- [To-do item] Copy out verbatim the part of the records that opens with the line containing "губернатором …" and closes with the line containing "противоракета успешно", both lines included.

*** Supplied records Section Begins ***

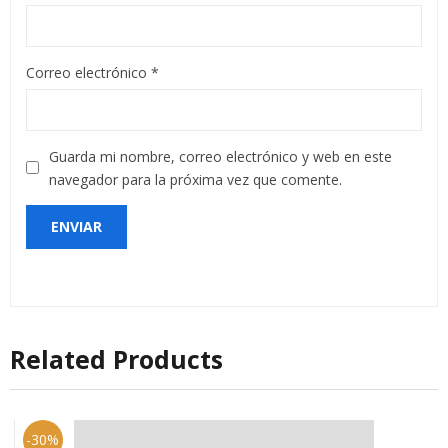
Correo electrónico
*
Guarda mi nombre, correo electrónico y web en este
navegador para la próxima vez que comente.
Related Products
-30%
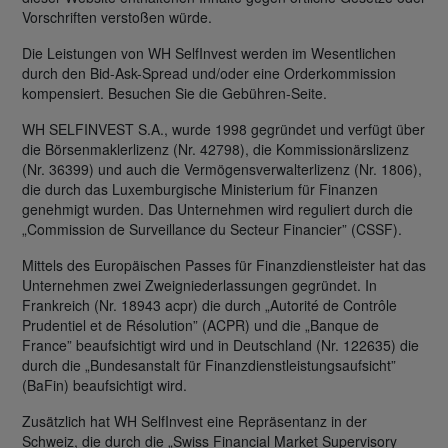
Vorschriften verstoßen würde.
Die Leistungen von WH SelfInvest werden im Wesentlichen
durch den Bid-Ask-Spread und/oder eine Orderkommission
kompensiert. Besuchen Sie die Gebühren-Seite.
WH SELFINVEST S.A., wurde 1998 gegründet und verfügt über
die Börsenmaklerlizenz (Nr. 42798), die Kommissionärslizenz
(Nr. 36399) und auch die Vermögensverwalterlizenz (Nr. 1806),
die durch das Luxemburgische Ministerium für Finanzen
genehmigt wurden. Das Unternehmen wird reguliert durch die
„Commission de Surveillance du Secteur Financier” (CSSF).
Mittels des Europäischen Passes für Finanzdienstleister hat das
Unternehmen zwei Zweigniederlassungen gegründet. In
Frankreich (Nr. 18943 acpr) die durch „Autorité de Contrôle
Prudentiel et de Résolution” (ACPR) und die „Banque de
France” beaufsichtigt wird und in Deutschland (Nr. 122635) die
durch die „Bundesanstalt für Finanzdienstleistungsaufsicht”
(BaFin) beaufsichtigt wird.
Zusätzlich hat WH SelfInvest eine Repräsentanz in der
Schweiz, die durch die „Swiss Financial Market Supervisory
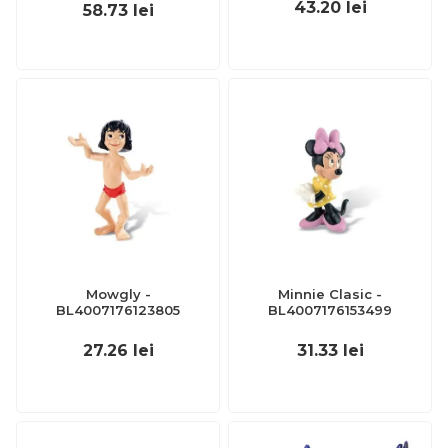
43.20
lei
58.73
lei
Mowgly -
Minnie Clasic -
BL4007176123805
BL4007176153499
27.26
lei
31.33
lei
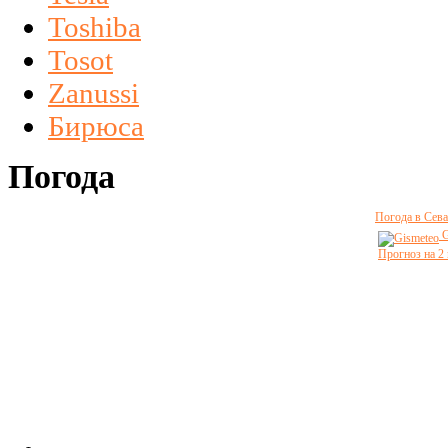
Toshiba
Tosot
Zanussi
Бирюса
Погода
Погода в Сева
G
Прогноз на 2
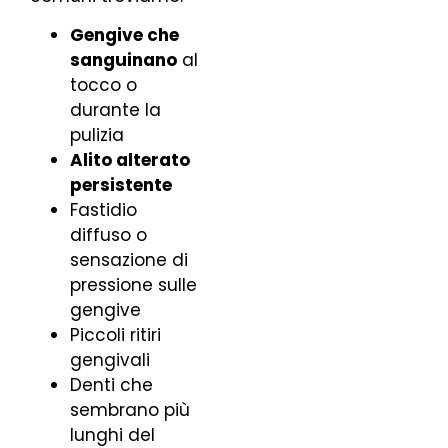
Gengive che
sanguinano
al
tocco o
durante la
pulizia
Alito alterato
persistente
Fastidio
diffuso o
sensazione di
pressione sulle
gengive
Piccoli ritiri
gengivali
Denti che
sembrano più
lunghi del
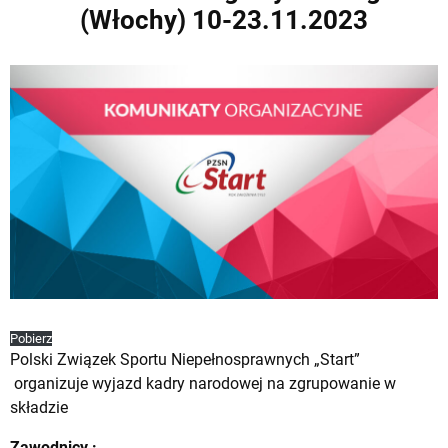
(Włochy) 10-23.11.2023
Pobierz
Polski Związek Sportu Niepełnosprawnych „Start”
organizuje wyjazd kadry narodowej na zgrupowanie w
składzie
Zawodnicy :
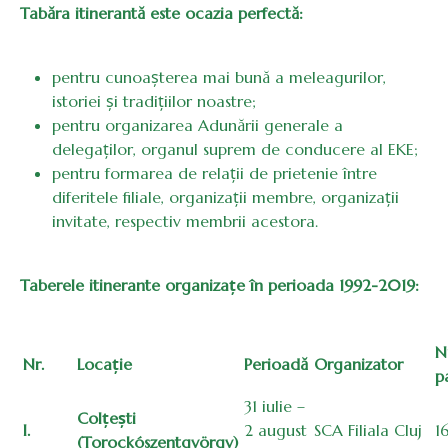
Tabăra itinerantă este ocazia perfectă:
pentru cunoașterea mai bună a meleagurilor,
istoriei și tradițiilor noastre;
pentru organizarea Adunării generale a
delegaților, organul suprem de conducere al EKE;
pentru formarea de relații de prietenie între
diferitele filiale, organizații membre, organizații
invitate, respectiv membrii acestora.
Taberele itinerante organizațe în perioada 1992-2019:
N
Nr.
Locație
Perioadă
Organizator
p
31 iulie –
Colțești
I.
2 august
SCA Filiala Cluj
1
(Torockószentgyörgy)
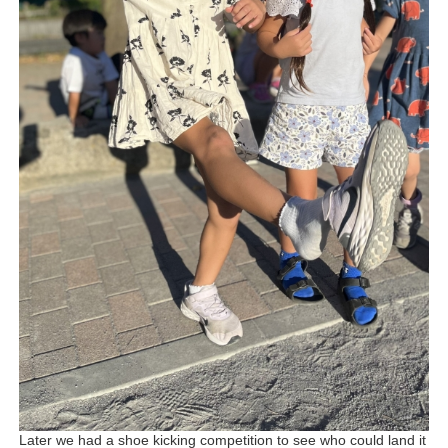
Later we had a shoe kicking competition to see who could land it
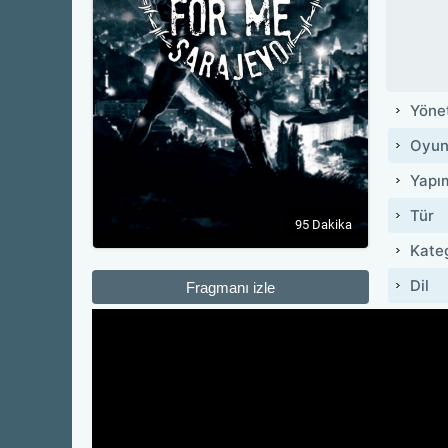
Yöne
Oyun
Yapı
Tür
95 Dakika
Kate
Dil
Fragmanı izle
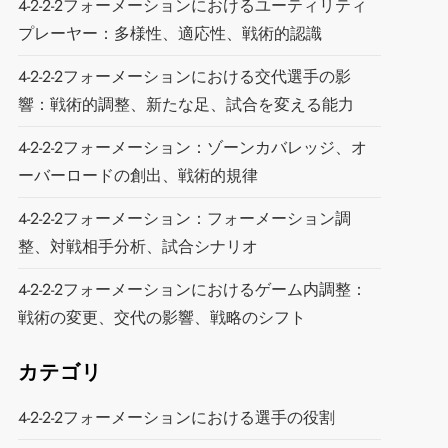
4-2-2-2フォーメーションにおけるユーティリティ
プレーヤー：多様性、適応性、戦術的認識
4-2-2-2フォーメーションにおける交代選手の影
響：戦術的調整、新たな足、試合を変える能力
4-2-2-2フォーメーション：ゾーンカバレッジ、オ
ーバーロードの創出、戦術的規律
4-2-2-2フォーメーション：フォーメーション調
整、対戦相手分析、試合シナリオ
4-2-2-2フォーメーションにおけるゲーム内調整：
戦術の変更、交代の影響、戦略のシフト
カテゴリ
4-2-2-2フォーメーションにおける選手の役割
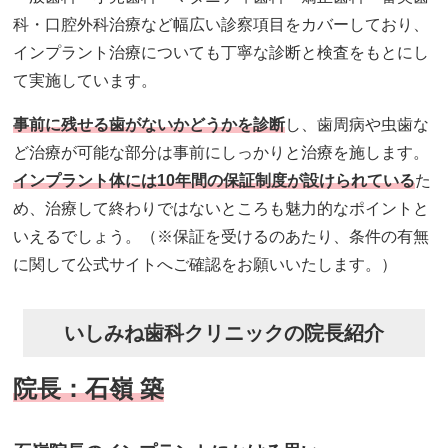
科・口腔外科治療など幅広い診察項目をカバーしており、
インプラント治療についても丁寧な診断と検査をもとにし
て実施しています。
事前に残せる歯がないかどうかを診断
し、歯周病や虫歯な
ど治療が可能な部分は事前にしっかりと治療を施します。
インプラント体には10年間の保証制度が設けられている
た
め、治療して終わりではないところも魅力的なポイントと
いえるでしょう。（※保証を受けるのあたり、条件の有無
に関して公式サイトへご確認をお願いいたします。）
いしみね歯科クリニックの院長紹介
院長：石嶺 築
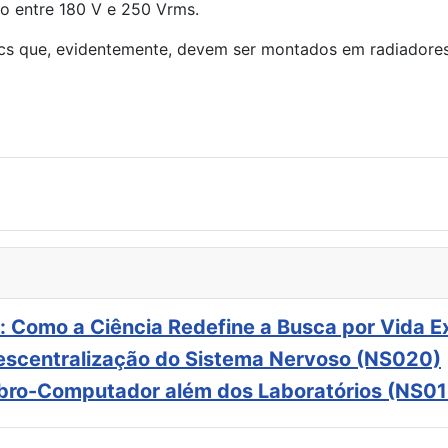
ão entre 180 V e 250 Vrms.
s que, evidentemente, devem ser montados em radiadores 
: Como a Ciência Redefine a Busca por Vida E
scentralização do Sistema Nervoso (NS020)
ebro-Computador além dos Laboratórios (NS01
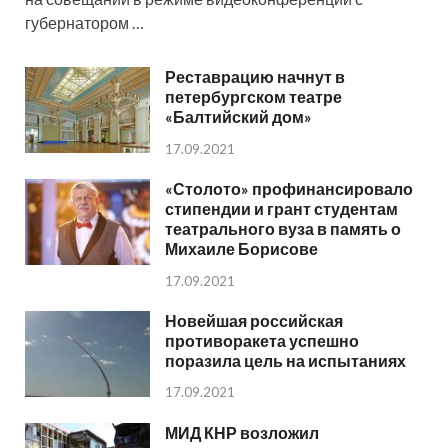
губернатором …
Реставрацию начнут в
петербургском театре
«Балтийский дом»
17.09.2021
«Столото» профинансировало
стипендии и грант студентам
театрального вуза в память о
Михаиле Борисове
17.09.2021
Новейшая российская
противоракета успешно
поразила цель на испытаниях
17.09.2021
МИД КНР возложил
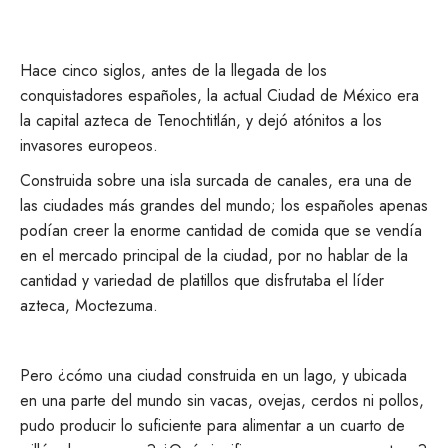
Hace cinco siglos, antes de la llegada de los
conquistadores españoles, la actual Ciudad de México era
la capital azteca de Tenochtitlán, y dejó atónitos a los
invasores europeos.
Construida sobre una isla surcada de canales, era una de
las ciudades más grandes del mundo; los españoles apenas
podían creer la enorme cantidad de comida que se vendía
en el mercado principal de la ciudad, por no hablar de la
cantidad y variedad de platillos que disfrutaba el líder
azteca, Moctezuma.
Pero ¿cómo una ciudad construida en un lago, y ubicada
en una parte del mundo sin vacas, ovejas, cerdos ni pollos,
pudo producir lo suficiente para alimentar a un cuarto de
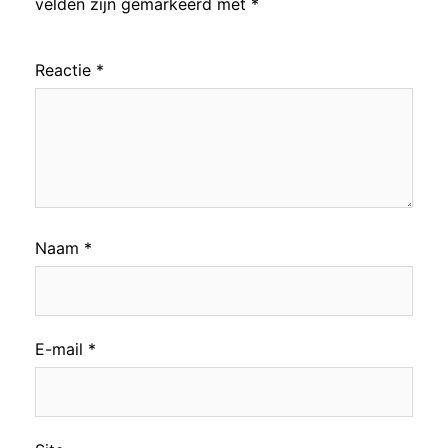
velden zijn gemarkeerd met
*
Reactie
*
Naam
*
E-mail
*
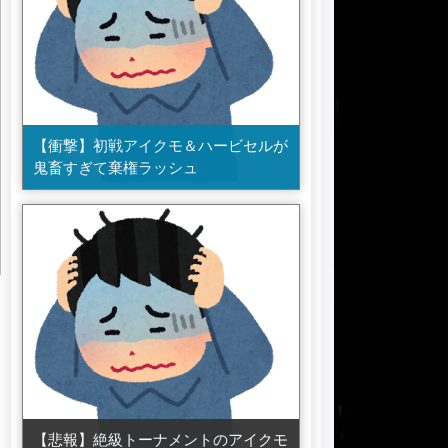
【衝撃】初戦アイクモ＆ハービセルが
鬼畜すぎて棄権ラッシュ
【悲報】絶級トーナメントのアイクモ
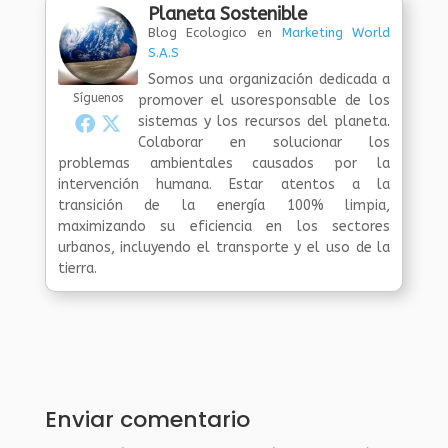
Planeta Sostenible
Blog Ecologico
en
Marketing World
S.A.S
Somos una organización dedicada a
Síguenos
promover el usoresponsable de los
sistemas y los recursos del planeta.
Colaborar en solucionar los
problemas ambientales causados por la
intervención humana. Estar atentos a la
transición de la energía 100% limpia,
maximizando su eficiencia en los sectores
urbanos, incluyendo el transporte y el uso de la
tierra.
Enviar comentario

*** Supplied records Section Ends ***

- [Task solution]
губернатором …
Реставрацию начнут в
петербургском театре
«Балтийский дом»
17.09.2021
«Столото» профинансировало
стипендии и грант студентам
театрального вуза в память о
Михаиле Борисове
17.09.2021
Новейшая российская
противоракета успешно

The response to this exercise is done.